## PROBLEM
Format the stretch of the material below from the line containing "scientific name: Lobelia tupa" through the line containing "collection date: 1905-03-03" as a numbered list, leaving out blank lines.

## INPUT FOR THIS TASK

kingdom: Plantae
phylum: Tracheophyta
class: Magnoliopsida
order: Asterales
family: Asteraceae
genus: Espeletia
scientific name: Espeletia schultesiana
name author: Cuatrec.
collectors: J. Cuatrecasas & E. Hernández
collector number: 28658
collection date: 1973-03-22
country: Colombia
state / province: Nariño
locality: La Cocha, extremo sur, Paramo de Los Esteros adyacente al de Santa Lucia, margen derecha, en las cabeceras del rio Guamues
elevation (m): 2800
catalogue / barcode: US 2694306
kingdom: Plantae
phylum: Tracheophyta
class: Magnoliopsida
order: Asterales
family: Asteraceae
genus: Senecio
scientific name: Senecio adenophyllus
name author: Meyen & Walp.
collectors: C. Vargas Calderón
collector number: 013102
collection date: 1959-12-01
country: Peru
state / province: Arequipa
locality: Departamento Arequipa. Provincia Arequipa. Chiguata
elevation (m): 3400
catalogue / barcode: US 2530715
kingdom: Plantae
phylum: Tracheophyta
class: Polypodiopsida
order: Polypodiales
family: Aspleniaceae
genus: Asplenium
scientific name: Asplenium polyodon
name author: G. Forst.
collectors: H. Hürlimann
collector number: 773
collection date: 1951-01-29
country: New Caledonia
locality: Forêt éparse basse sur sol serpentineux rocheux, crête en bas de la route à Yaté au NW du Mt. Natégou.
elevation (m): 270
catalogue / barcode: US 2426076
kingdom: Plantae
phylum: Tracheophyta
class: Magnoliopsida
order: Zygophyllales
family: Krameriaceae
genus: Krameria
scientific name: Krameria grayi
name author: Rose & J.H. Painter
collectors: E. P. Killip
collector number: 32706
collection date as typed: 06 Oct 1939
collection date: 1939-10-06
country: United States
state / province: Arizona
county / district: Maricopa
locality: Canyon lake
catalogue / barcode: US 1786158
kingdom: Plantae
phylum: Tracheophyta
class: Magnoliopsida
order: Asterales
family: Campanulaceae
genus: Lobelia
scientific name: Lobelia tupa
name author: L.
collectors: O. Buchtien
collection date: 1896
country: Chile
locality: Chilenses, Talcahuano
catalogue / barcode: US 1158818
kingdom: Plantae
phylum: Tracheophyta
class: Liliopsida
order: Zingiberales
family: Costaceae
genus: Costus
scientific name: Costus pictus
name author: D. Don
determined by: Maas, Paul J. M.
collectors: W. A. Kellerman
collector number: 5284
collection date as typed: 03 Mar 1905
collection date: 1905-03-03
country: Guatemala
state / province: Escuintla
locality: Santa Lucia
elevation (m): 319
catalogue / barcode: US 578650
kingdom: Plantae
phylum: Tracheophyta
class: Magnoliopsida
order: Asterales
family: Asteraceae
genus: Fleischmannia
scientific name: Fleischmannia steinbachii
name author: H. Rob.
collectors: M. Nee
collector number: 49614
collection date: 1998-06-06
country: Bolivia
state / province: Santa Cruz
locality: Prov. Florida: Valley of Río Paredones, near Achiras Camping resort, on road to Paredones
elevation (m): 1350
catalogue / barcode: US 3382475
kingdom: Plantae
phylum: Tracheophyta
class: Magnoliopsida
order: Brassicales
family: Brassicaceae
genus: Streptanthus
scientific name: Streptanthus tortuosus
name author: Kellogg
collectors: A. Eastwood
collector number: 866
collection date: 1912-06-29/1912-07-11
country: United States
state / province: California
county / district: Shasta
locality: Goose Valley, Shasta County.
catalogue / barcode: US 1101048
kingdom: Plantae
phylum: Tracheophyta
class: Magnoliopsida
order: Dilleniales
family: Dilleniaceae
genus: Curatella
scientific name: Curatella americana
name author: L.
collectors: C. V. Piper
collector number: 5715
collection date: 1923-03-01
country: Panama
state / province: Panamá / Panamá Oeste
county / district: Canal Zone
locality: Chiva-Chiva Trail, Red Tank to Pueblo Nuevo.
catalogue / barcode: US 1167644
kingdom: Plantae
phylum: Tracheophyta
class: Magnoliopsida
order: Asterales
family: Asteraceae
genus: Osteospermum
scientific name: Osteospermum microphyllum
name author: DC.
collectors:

## ANSWER TO THIS PROBLEM
1. scientific name: Lobelia tupa
2. name author: L.
3. collectors: O. Buchtien
4. collection date: 1896
5. country: Chile
6. locality: Chilenses, Talcahuano
7. catalogue / barcode: US 1158818
8. kingdom: Plantae
9. phylum: Tracheophyta
10. class: Liliopsida
11. order: Zingiberales
12. family: Costaceae
13. genus: Costus
14. scientific name: Costus pictus
15. name author: D. Don
16. determined by: Maas, Paul J. M.
17. collectors: W. A. Kellerman
18. collector number: 5284
19. collection date as typed: 03 Mar 1905
20. collection date: 1905-03-03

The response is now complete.